Answer the question. Once you have $v(t)$ and $x(t)$ for all stages, you can find whatever the problem asks for --- peak height, total time, stopping distance, and so on.

If you get lost, go back to step 1. A clear diagram of the stages, with the acceleration, boundary times, and boundary values labeled, will do more for you than any amount of algebraic manipulation.

Reflection

What is the general procedure for attacking a piecewise motion problem?

Try to state it in your own words before looking at the checklist above. If your procedure matches the checklist, you have internalized the method. If it doesn't, compare the two versions and see where they differ.

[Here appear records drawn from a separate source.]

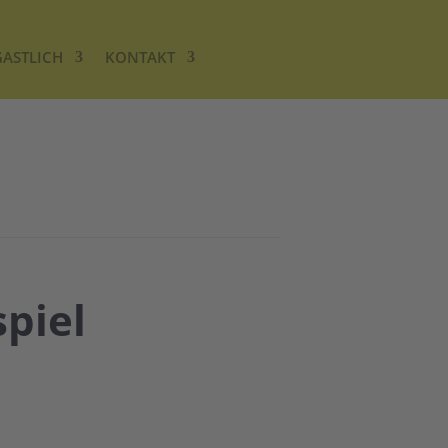
GASTLICH
KONTAKT
piel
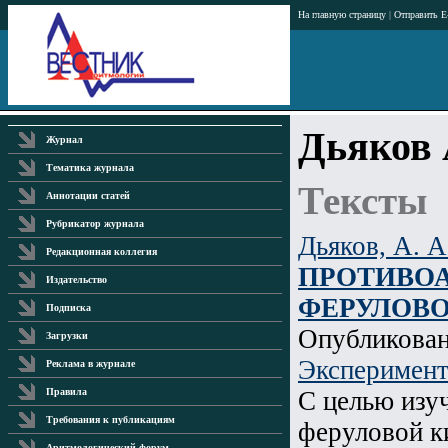
На главную страницу
|
Отправить E
Дьяков 
Журнал
Тематика журнала
Тексты
Аннотации статей
Рубрикатор журнала
Дьяков, А. А
Редакционная коллегия
ПРОТИВО
Издательство
ФЕРУЛОВ
Подписка
Опубликова
Загрузки
Эксперимент
Реклама в журнале
С целью изу
Правила
Требования к публикациям
феруловой к
Аритмологический форум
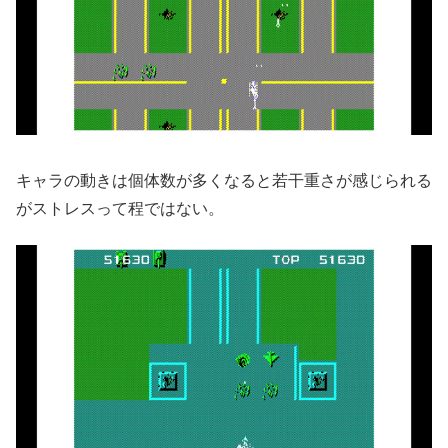
キャラの動きは個体数が多くなると若干重さが感じられる
がストレスって程ではない。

Also consider: What is the one thing that connects all the stages together? It is not the acceleration --- that changes from stage to stage. It is the continuity conditions. The velocity and position at the end of one stage become the initial conditions for the next. That handoff is the thread running through the entire problem.

Looking Ahead

You now have the tools to handle any one-dimensional motion described by a known acceleration, whether that acceleration is constant, time-dependent, or piecewise. But there is a class of questions we have been answering along the way without fully examining them: When does the object reach its highest point? When does it change direction? Where is it moving fastest?

These are questions about turning points and extrema --- special moments in the motion where something interesting happens. In the next section, we step back from computation and focus on qualitative analysis: extracting the key features of a motion from its equations and graphs without necessarily solving for every detail. You already used one of these tools when you set $v = 0$ to find the rocket's peak altitude. Section 2.5 develops that idea systematically --- and shows you how much of the motion's story you can read without grinding through algebra.